I'm trying to implement a fully asynchronous blob download with .NET 4.5 async & await.
Let's assume the entire blob can fit in memory at once, and we want to hold it in a string
.
Code:
public async Task<string> DownloadTextAsync(ICloudBlob blob)
{
using (Stream memoryStream = new MemoryStream())
{
IAsyncResult asyncResult = blob.BeginDownloadToStream(memoryStream, null, null);
await Task.Factory.FromAsync(asyncResult, (r) => { blob.EndDownloadToStream(r); });
memoryStream.Position = 0;
using (StreamReader streamReader = new StreamReader(memoryStream))
{
// is this good enough?
return streamReader.ReadToEnd();
// or do we need this?
return await streamReader.ReadToEndAsync();
}
}
}
Usage:
CloudStorageAccount storageAccount = CloudStorageAccount.Parse(CloudConfigurationManager.GetSetting("StorageAccountConnectionString"));
CloudBlobClient blobClient = storageAccount.CreateCloudBlobClient();
CloudBlobContainer container = blobClient.GetContainerReference("container1");
CloudBlockBlob blockBlob = container.GetBlockBlobReference("blob1.txt");
string text = await DownloadTextAsync(blockBlob);
Is this code correct and this is indeed fully asynchronous? Would you implement this differently?
I'd appreciate some extra clarifications:
GetContainerReference
and GetBlockBlobReference
don't need to be async since they don't contact the server yet, right?
Does streamReader.ReadToEnd
need to be async or not?
I'm a little confused about what BeginDownloadToStream
does.. by the time EndDownloadToStream
is called, does my memory stream have all the data inside? or is the stream only open pre read?
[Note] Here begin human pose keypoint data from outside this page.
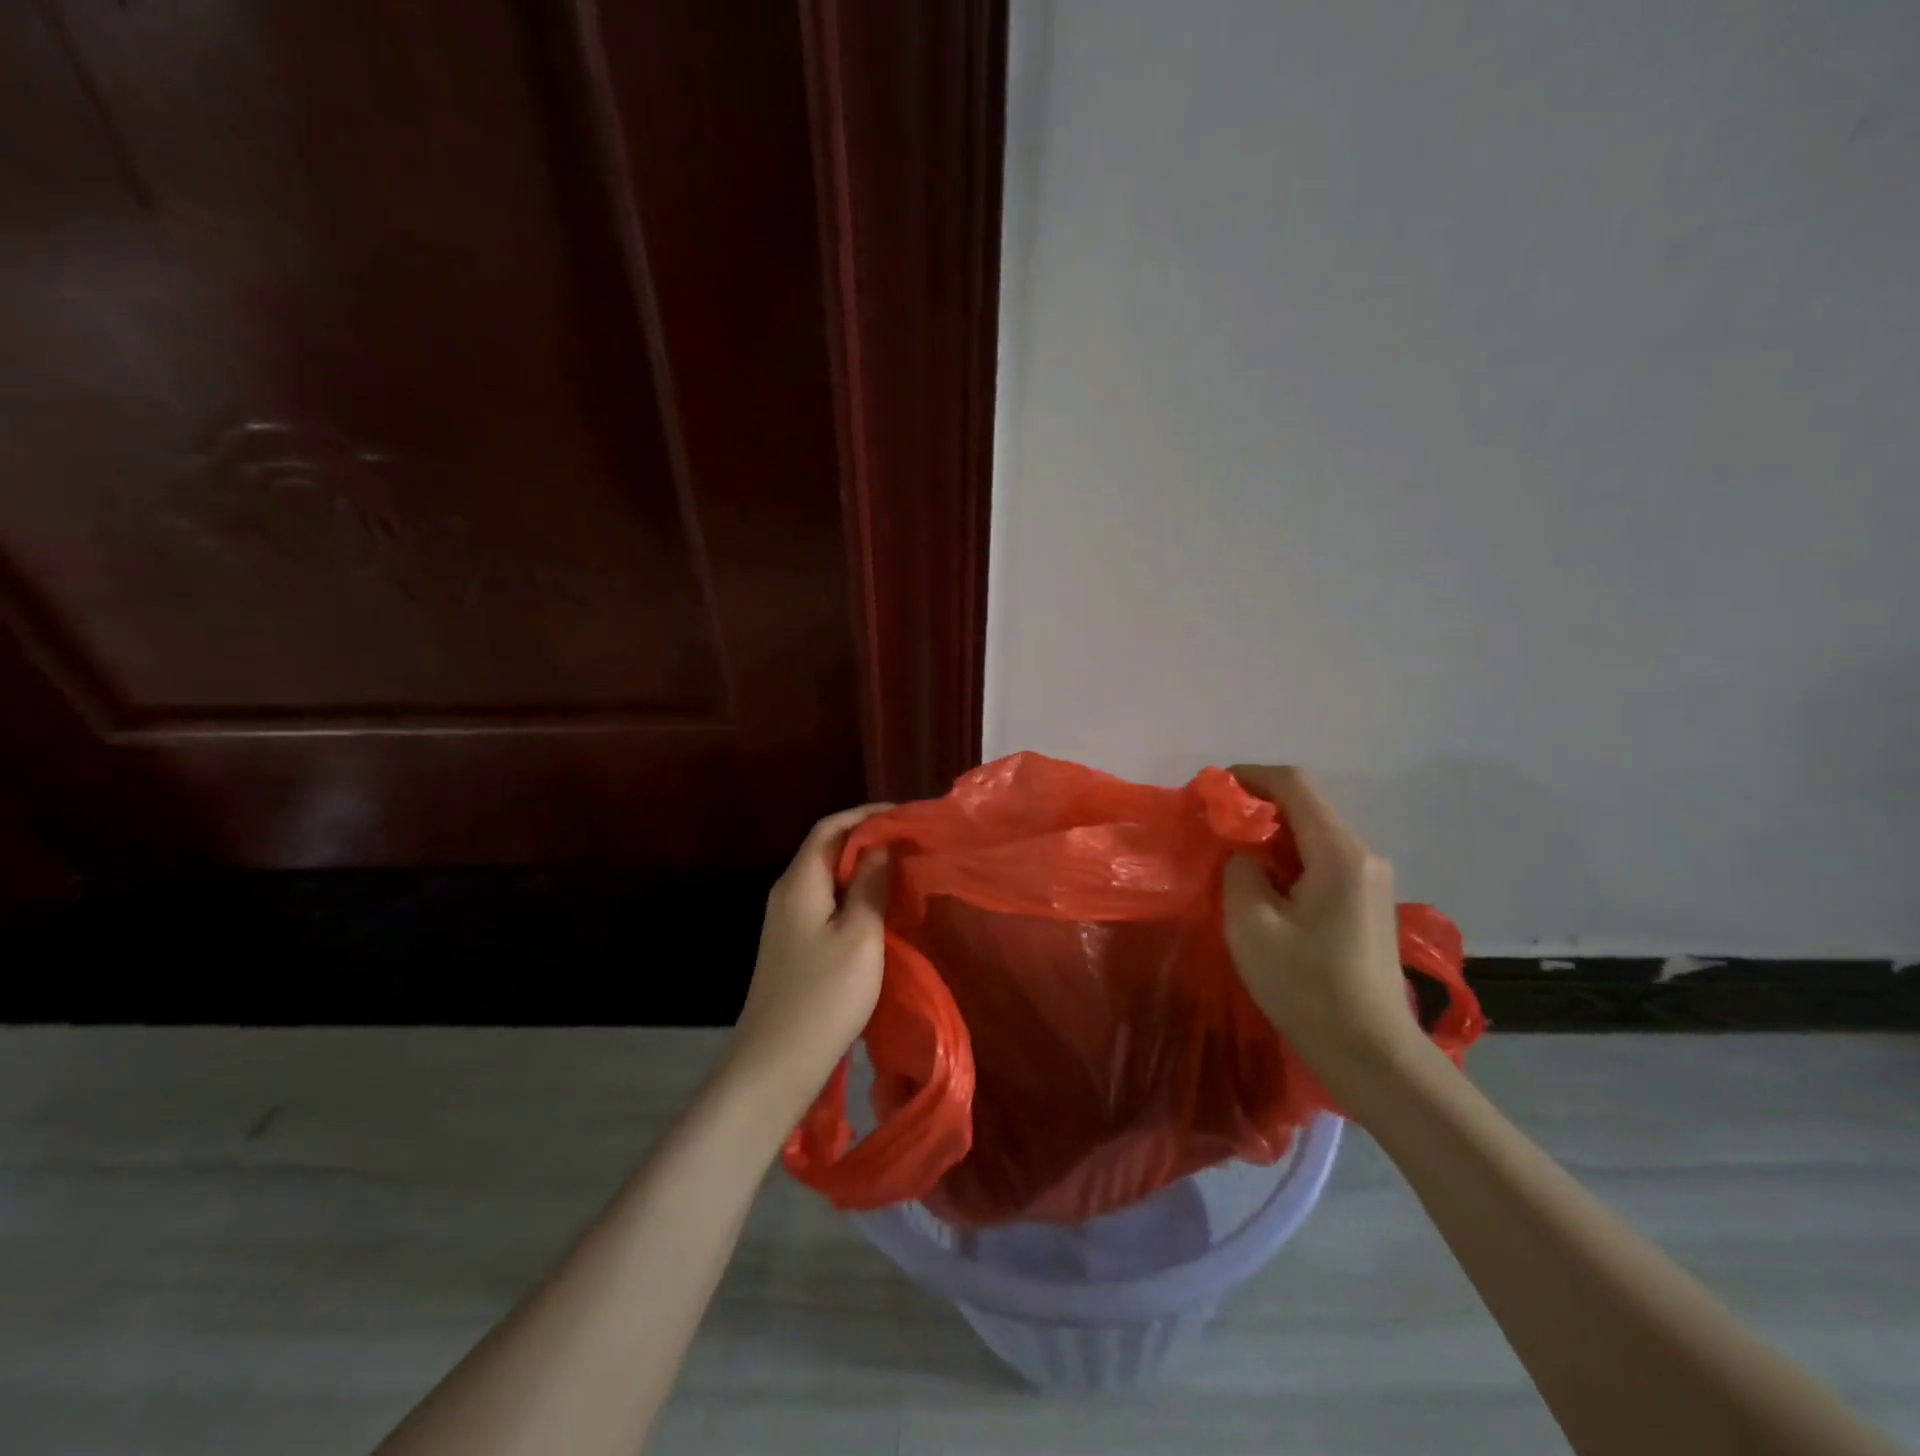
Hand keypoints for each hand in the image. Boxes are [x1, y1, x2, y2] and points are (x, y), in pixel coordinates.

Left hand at [724, 803, 893, 1110]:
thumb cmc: (824, 996)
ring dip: (863, 868)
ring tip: (903, 871)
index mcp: (800, 881)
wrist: (775, 1065)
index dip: (867, 815)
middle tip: (911, 843)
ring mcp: (787, 922)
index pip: (831, 827)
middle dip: (868, 839)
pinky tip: (879, 910)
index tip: (906, 816)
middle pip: (827, 849)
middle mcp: (788, 893)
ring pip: (828, 878)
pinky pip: (826, 903)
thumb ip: (871, 885)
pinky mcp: (793, 946)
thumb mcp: (860, 935)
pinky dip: (854, 895)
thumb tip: (880, 847)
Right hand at [1222, 765, 1423, 1088]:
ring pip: (1312, 835)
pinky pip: (1322, 860)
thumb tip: (1245, 855)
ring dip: (1270, 836)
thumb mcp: (1251, 925)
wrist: (1371, 1054)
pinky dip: (1287, 859)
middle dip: (1256, 808)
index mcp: (1338, 853)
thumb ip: (1239, 871)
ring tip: (1230, 857)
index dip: (1249, 776)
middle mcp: (1363, 855)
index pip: (1293, 785)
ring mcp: (1370, 879)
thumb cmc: (1307, 987)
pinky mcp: (1366, 902)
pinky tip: (1264, 886)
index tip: (1210, 792)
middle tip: (1212, 828)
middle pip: (1305, 807)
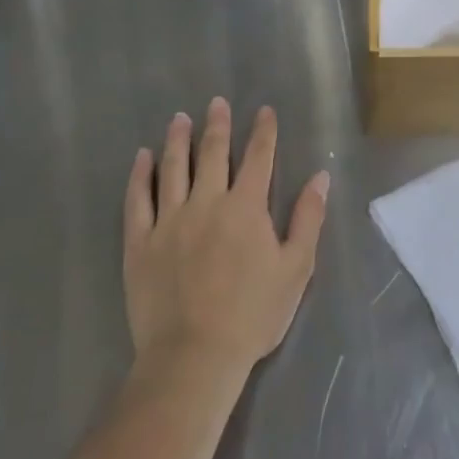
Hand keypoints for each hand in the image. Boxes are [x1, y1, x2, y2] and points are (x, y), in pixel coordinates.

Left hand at [123, 98, 328, 378]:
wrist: (194, 355)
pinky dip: (140, 175)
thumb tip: (320, 177)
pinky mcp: (140, 242)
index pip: (259, 158)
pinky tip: (142, 157)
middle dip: (218, 125)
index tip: (264, 110)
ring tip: (180, 118)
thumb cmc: (253, 314)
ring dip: (178, 140)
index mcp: (246, 207)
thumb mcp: (296, 267)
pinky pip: (138, 199)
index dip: (263, 132)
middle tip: (216, 103)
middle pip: (213, 153)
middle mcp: (207, 202)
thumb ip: (308, 218)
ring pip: (174, 168)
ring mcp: (169, 220)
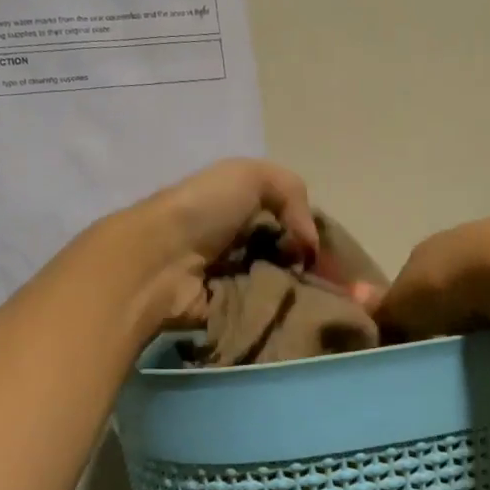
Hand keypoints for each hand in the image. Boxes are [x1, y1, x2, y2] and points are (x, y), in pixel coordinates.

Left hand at [121, 158, 319, 327]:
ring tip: (322, 300)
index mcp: (241, 206)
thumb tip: (310, 243)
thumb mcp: (251, 175)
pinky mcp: (228, 311)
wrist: (159, 260)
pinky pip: (264, 312)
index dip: (311, 233)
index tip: (331, 251)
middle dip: (310, 268)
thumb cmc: (203, 210)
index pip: (288, 220)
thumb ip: (292, 193)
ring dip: (300, 292)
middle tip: (330, 281)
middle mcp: (237, 242)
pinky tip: (303, 314)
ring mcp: (232, 279)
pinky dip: (283, 313)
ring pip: (280, 286)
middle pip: (287, 256)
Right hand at [376, 218, 489, 338]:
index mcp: (429, 245)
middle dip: (455, 302)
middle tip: (455, 339)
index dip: (414, 305)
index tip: (418, 336)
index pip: (413, 275)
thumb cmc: (455, 287)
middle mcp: (468, 233)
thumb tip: (364, 316)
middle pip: (455, 274)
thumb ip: (384, 312)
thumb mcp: (406, 306)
Update: (as of Storage 2.1.0.0 RC)
Async now supported natively.
CloudStorageAccount storageAccount = CloudStorageAccount.Parse(CloudConfigurationManager.GetSetting("StorageAccountConnectionString"));
CloudBlobClient blobClient = storageAccount.CreateCloudBlobClient();
CloudBlobContainer container = blobClient.GetContainerReference("container1");
CloudBlockBlob blockBlob = container.GetBlockBlobReference("blob1.txt");
string text = await blockBlob.DownloadTextAsync();
Is this code correct and this is indeed fully asynchronous?
Yes.
Would you implement this differently?
Yes. In particular, the TaskFactory.FromAsync
wrappers are much more efficient if you pass in a Begin
/End
method pair instead of passing in an existing IAsyncResult
. Like this:
await Task.Factory.FromAsync(blob.BeginDownloadToStream,
blob.EndDownloadToStream, memoryStream, null);
I also prefer to wrap these up into separate extension methods so I can call it like this:
await blog.DownloadToStreamAsync(memoryStream);
Note that the next version of the client libraries (2.1, currently in RC) will have async
-ready methods, i.e., DownloadToStreamAsync
.
GetContainerReference and GetBlockBlobReference don't need to be async since they don't contact the server yet, right?
Correct.
Does streamReader.ReadToEnd need to be async or not?
It does not (and should not). Stream
is a bit of an unusual case with async
programming. Usually, if there's an async
method then you should use it in your async
code, but that guideline doesn't hold for Stream
types. The reason is that the base Stream
class doesn't know whether its implementation is synchronous or asynchronous, so it assumes that it's synchronous and by default will fake its asynchronous operations by just doing the synchronous work on a background thread. Truly asynchronous streams (e.g., NetworkStream
) override this and provide true asynchronous operations. Synchronous streams (e.g., MemoryStream
) keep this default behavior.
So you don't want to call ReadToEndAsync
on a MemoryStream
.
I'm a little confused about what BeginDownloadToStream does.. by the time EndDownloadToStream is called, does my memory stream have all the data inside?
Yes. The operation is DownloadToStream
; that it, it downloads a blob into a stream. Since you are downloading a blob into a MemoryStream
, the blob is entirely in memory by the time this operation completes.